Quando il melo offrirà la sua luce
capirai come un albero solo
sia il credo di un solo universo.
Allora non morirò mai più,
dicevamo, negli alberi cavi
posando lentamente il nostro nido
sullo stabat, in cima all’Appennino.
Fatalità del ventre, colpo d’ala
una notte d’occhi grandi in cui vedere il cuore,
nel mistero d’impartirsi, leggerissimo,
buttando fuori l’aria dalle ossa.
Più di un’impronta fu tutto il respiro,
tintura, che si acquieta fino al bianco,
nelle mani, fino a renderle radici
e marenostrum – La natura
non fa nulla bruscamente,
dove credi un salto è l’ignoranza –
Se ti fermi la vita pare oscilli ancora incerta
sulla propria volontà di pesce o uccella;
guarda come resta a sangue caldo
la più mite tribù dei lamantini
o quanto manca al respiro di un pinguino
per essere il perfetto di ogni pesce.
E casa nostra? Dov’è il muscolo possente
che unisce con il petto la sua spalla?
La forza rilegata del vestito d’erbe
è il nostro corpo? Tutto un petto che comprime.
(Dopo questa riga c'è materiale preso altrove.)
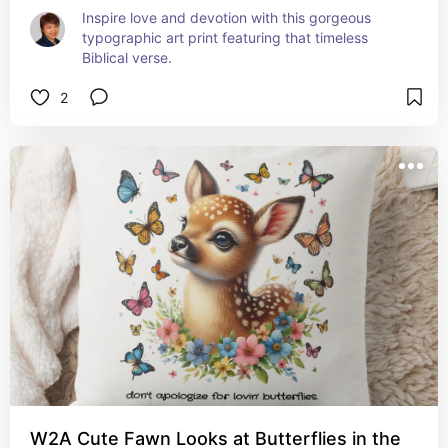
Inspire love and devotion with this gorgeous 
typographic art print featuring that timeless 
Biblical verse.
2
W2A Cute Fawn Looks at Butterflies in the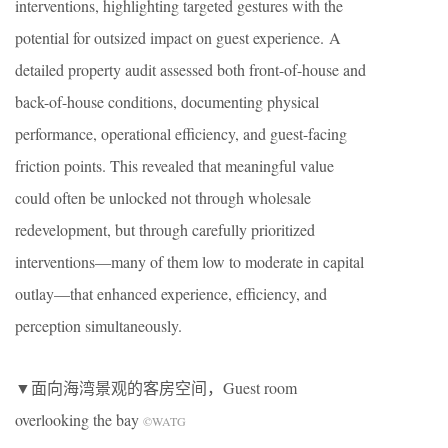
interventions, highlighting targeted gestures with the
potential for outsized impact on guest experience. A
detailed property audit assessed both front-of-house and
back-of-house conditions, documenting physical
performance, operational efficiency, and guest-facing
friction points. This revealed that meaningful value
could often be unlocked not through wholesale
redevelopment, but through carefully prioritized
interventions—many of them low to moderate in capital
outlay—that enhanced experience, efficiency, and
perception simultaneously.
▼面向海湾景观的客房空间，Guest room
overlooking the bay
©WATG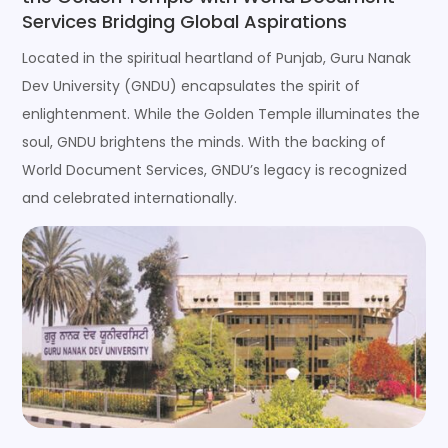
Services Bridging Global Aspirations
Located in the spiritual heartland of Punjab, Guru Nanak
Dev University (GNDU) encapsulates the spirit of
enlightenment. While the Golden Temple illuminates the
soul, GNDU brightens the minds. With the backing of
World Document Services, GNDU’s legacy is recognized
and celebrated internationally.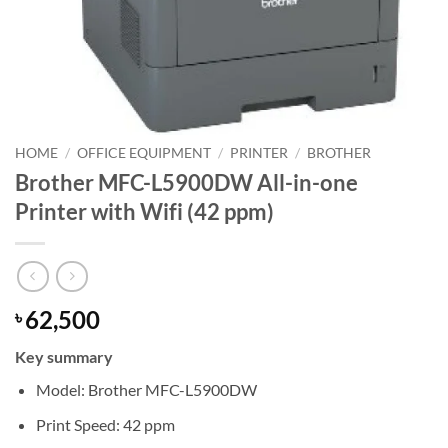
HOME
/
OFFICE EQUIPMENT
/
PRINTER
/
BROTHER
Brother MFC-L5900DW All-in-one
Printer with Wifi (42 ppm)
62,500
৳
Key summary
Model: Brother MFC-L5900DW
Print Speed: 42 ppm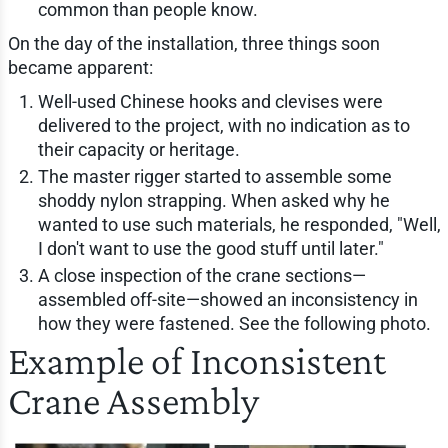
common than people know.
On the day of the installation, three things soon
became apparent:
Well-used Chinese hooks and clevises were
delivered to the project, with no indication as to
their capacity or heritage.
The master rigger started to assemble some
shoddy nylon strapping. When asked why he
wanted to use such materials, he responded, "Well,
I don't want to use the good stuff until later."
A close inspection of the crane sections—
assembled off-site—showed an inconsistency in
how they were fastened. See the following photo.
Example of Inconsistent
Crane Assembly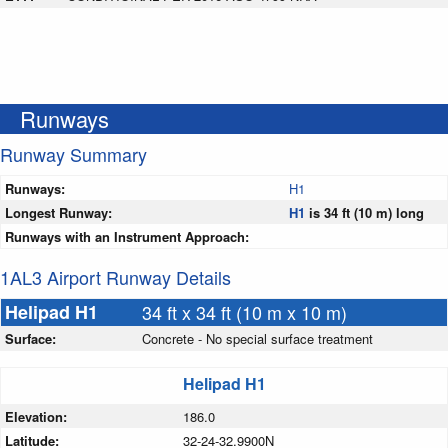
Runways
Runway Summary
Runways:
H1
Longest Runway:
H1
is 34 ft (10 m) long
Runways with an Instrument Approach:
1AL3 Airport Runway Details
Helipad H1
34 ft x 34 ft (10 m x 10 m)
Surface:
Concrete - No special surface treatment
Helipad H1
Elevation:
186.0
Latitude:
32-24-32.9900N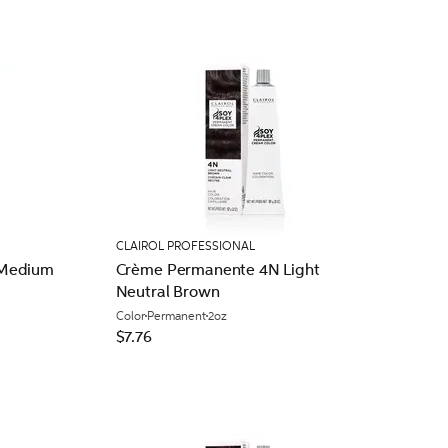
CLAIROL PROFESSIONAL
 Medium
Crème Permanente 4N Light
Neutral Brown
Color
Permanent
2oz
$7.76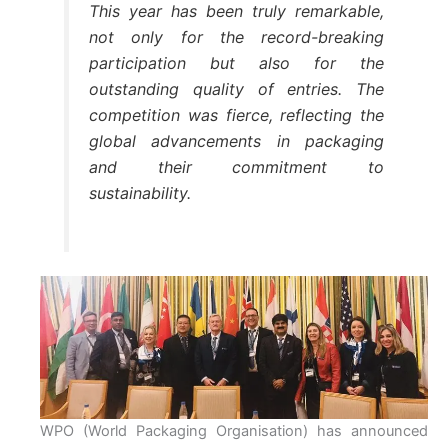
This year has been truly remarkable,
not only for the record-breaking
participation but also for the
outstanding quality of entries. The
competition was fierce, reflecting the
global advancements in packaging
and their commitment to
sustainability.
WPO (World Packaging Organisation) has announced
Siamo noi quella pressione con il seno
e col respiro. Per un uovo!
Per un uovo.
Meravigliosa noce, mandorla di luce
l’interno della piccola bambina
è così grande,
nell’ultima e più intima spirale lei ci chiama
e la goccia di magenta è un mare rosso
tra lo spazio che viviamo e il mondo accanto
per volare all’ederlezi dei bambini.